In this case the buffer is not copied directly to screen.

> * But let's say the guest application does display the video. Now you
>   must prevent the spice server from sending the corresponding screen
>   updates either through streaming or regular updates. Otherwise you'll
>   end up doubling the bandwidth usage! (and wasting CPU cycles if it is
>   streaming them)
> 

Yes, you would have to just change the "output" of the streaming to the
destination buffer.

> * However the video detected by the server may not have the same size as
>   the original stream. This is almost always the case when you display a
>   video fullscreen for instance. Furthermore the spice server often
>   detects a video as two videos (e.g. one with the first 100 lines or
>   so, and another with the bottom 140, causing banding in YouTube for
>   instance). So it seems that matching the video being displayed with
>   the intercepted video stream would require solving that issue.
> 

Still this is possible to detect with a guest driver that support operation
like stretch (or 3D!).
About the split, yes, this should be fixed. But with 3D support for instance
the application usually display the whole frames.

> * But it's also possible that parts of the video are simply clipped.
>   Think scrolling a YouTube web page down until the video is only
>   partially visible. Or a dialog popping up in front of the video. Such
>   clipping must not only be detected on the Spice server when attempting
>   to match screen updates with the original video stream, it must also
>   be replicated when the client displays the frames it decoded.
>   Otherwise the video will obscure areas it's not supposed to (e.g. the
>   browser's title bar and tabs).
> 

Our protocol supports clipping. Still sending the clipping require a
more aware guest driver.

> * A variant is that a lot of applications apply overlays to the video,
>   some of them are even translucent: think YouTube ads/comments or movie
>   subtitles. Now you need to send those to the client so it can display
>   them on top the video it decoded. But how do you detect these
>   overlays? It seems like you'll have to decode the video on the server,
>   scale it just right, diff it with the video displayed by the guest
>   application, and send the diff to the client. All that efficiently
>   both from a server CPU usage point of view, and from a network
>   bandwidth one. (otherwise what's the point?)
> 

Yes, quite hard, would need to understand how application handle
the overlay, if using double buffer, drawing directly on top of
the stream or whatever. This could be quite overkilling :(
On the other side considering the possible bandwidth and CPU reduction
a bit of duplication with the overlay would not be a problem.

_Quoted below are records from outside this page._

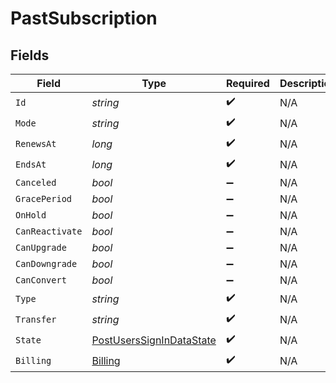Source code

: # PastSubscription


## Fields

| Field                                                                         | Type                                                                          | Required                                                                      | Description                                                                   | Example                                                                       |
| ----------------------------------------------------------------------------- | ----------------------------------------------------------------------------- | ----------------------------------------------------------------------------- | ----------------------------------------------------------------------------- | ----------------------------------------------------------------------------- |
| `Id`                                                                          | *string*                                                                      | :heavy_check_mark:                                                            | N/A                                                                           |                                                                               |
| `Mode`                                                                        | *string*                                                                      | :heavy_check_mark:                                                            | N/A                                                                           |                                                                               |
| `RenewsAt`                                                                    | *long*                                                                        | :heavy_check_mark:                                                            | N/A                                                                           | 1556281940                                                                    |
| `EndsAt`                                                                      | *long*                                                                        | :heavy_check_mark:                                                            | N/A                                                                           | 1556281940                                                                    |
| `Canceled`                                                                    | *bool*                                                                        | :heavy_minus_sign:                                                            | N/A                                                                           | false                                                                         |
| `GracePeriod`                                                                 | *bool*                                                                        | :heavy_minus_sign:                                                            | N/A                                                                           | false                                                                         |
| `OnHold`                                                                      | *bool*                                                                        | :heavy_minus_sign:                                                            | N/A                                                                           | false                                                                         |
| `CanReactivate`                                                               | *bool*                                                                        | :heavy_minus_sign:                                                            | N/A                                                                           | false                                                                         |
| `CanUpgrade`                                                                  | *bool*                                                                        | :heavy_minus_sign:                                                            | N/A                                                                           | false                                                                         |
| `CanDowngrade`                                                                | *bool*                                                                        | :heavy_minus_sign:                                                            | N/A                                                                           | false                                                                         |
| `CanConvert`                                                                  | *bool*                                                                        | :heavy_minus_sign:                                                            | N/A                                                                           | false                                                                         |
| `Type`                                                                        | *string*                                                                      | :heavy_check_mark:                                                            | N/A                                                                           | plexpass                                                                      |
| `Transfer`                                                                    | *string*                                                                      | :heavy_check_mark:                                                            | N/A                                                                           |                                                                               |
| `State`                                                                       | [PostUsersSignInDataState](../../Models/Requests/PostUsersSignInDataState.md) | :heavy_check_mark:                                                            | N/A                                                                           | ended                                                                         |
| `Billing`                                                                     | [Billing](../../Models/Requests/Billing.md)                                   | :heavy_check_mark:                                                            | N/A                                                                           |                                                                               |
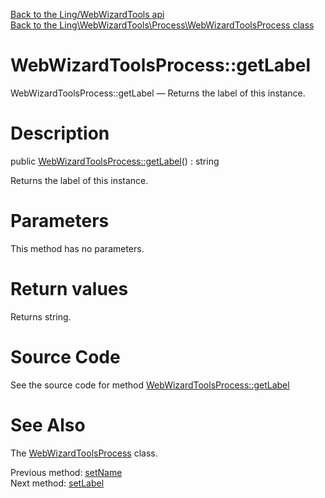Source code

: [Back to the Ling/WebWizardTools api](https://github.com/lingtalfi/WebWizardTools/blob/master/doc/api/Ling/WebWizardTools.md)<br>
[Back to the Ling\WebWizardTools\Process\WebWizardToolsProcess class](https://github.com/lingtalfi/WebWizardTools/blob/master/doc/api/Ling/WebWizardTools/Process/WebWizardToolsProcess.md)


WebWizardToolsProcess::getLabel
================



WebWizardToolsProcess::getLabel — Returns the label of this instance.




Description
================


public [WebWizardToolsProcess::getLabel](https://github.com/lingtalfi/WebWizardTools/blob/master/doc/api/Ling/WebWizardTools/Process/WebWizardToolsProcess/getLabel.md)() : string




Returns the label of this instance.




Parameters
================

This method has no parameters.


Return values
================

Returns string.








Source Code
===========
See the source code for method [WebWizardToolsProcess::getLabel](https://github.com/lingtalfi/WebWizardTools/blob/master/Process/WebWizardToolsProcess.php#L176-L179)


See Also
================

The [WebWizardToolsProcess](https://github.com/lingtalfi/WebWizardTools/blob/master/doc/api/Ling/WebWizardTools/Process/WebWizardToolsProcess.md) class.

Previous method: [setName](https://github.com/lingtalfi/WebWizardTools/blob/master/doc/api/Ling/WebWizardTools/Process/WebWizardToolsProcess/setName.md)<br>Next method: [setLabel](https://github.com/lingtalfi/WebWizardTools/blob/master/doc/api/Ling/WebWizardTools/Process/WebWizardToolsProcess/setLabel.md)<br>

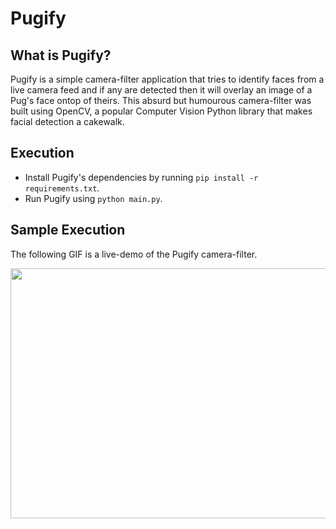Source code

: # Pugify
## What is Pugify?
Pugify is a simple camera-filter application that tries to identify faces from a live camera feed and if any are detected then it will overlay an image of a Pug's face ontop of theirs. This absurd but humourous camera-filter was built using OpenCV, a popular Computer Vision Python library that makes facial detection a cakewalk.

## Execution
- Install Pugify's dependencies by running `pip install -r requirements.txt`.
- Run Pugify using `python main.py`.

## Sample Execution
The following GIF is a live-demo of the Pugify camera-filter.

<img src="./resources/output/sample.gif" width="550" height="400">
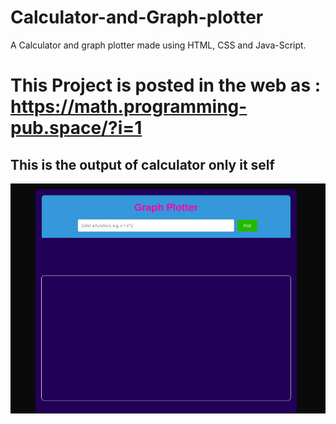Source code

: # Calculator-and-Graph-plotter
A Calculator and graph plotter made using HTML, CSS and Java-Script.

# This Project is posted in the web as : https://math.programming-pub.space/?i=1

<h2>This is the output of calculator only it self</h2>
<img src="https://github.com/BawanthaBeliwaththa/Calculator-and-Graph-plotter/blob/main/img/sc_gra.png">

> * One way to avoid the Spice server-side issues would be for the decoder
>   to return fake content that's constant, like a green screen. Then the
>   Spice server no longer needs to match screen updates since there are
>   none. But you still have all the issues with transcoding applications,
>   figuring out where to display the video on the client, clipped videos,
>   overlay detection and handling, sending translucency information, etc.
> 
> * Then there's all the niggly details like expanded codec support, what
>   happens when a passthrough-capable client connects or disconnects
>   while a video is already playing, or what happens when a
>   passthrough-capable client connects at the same time as a
>   non-passthrough-capable one, etc.
> 

The possible guest driver would advise the codec supported and application
stop using our decoder if new profiles are not implemented.
Yes, supporting connection/disconnection would require to have control
of the internal compression state to send it at the beginning or simply
in this case you can reencode everything as we are doing now.

> 
> So unfortunately intercepting the original video stream is the easy
> part. The hard part is all the rest :-(
> 

Yes, we are not in the Perfect World (TM) :)

I think in the future we'll have to work more on the guest driver side.
And to support stream pass-throught that's far far much distance to go.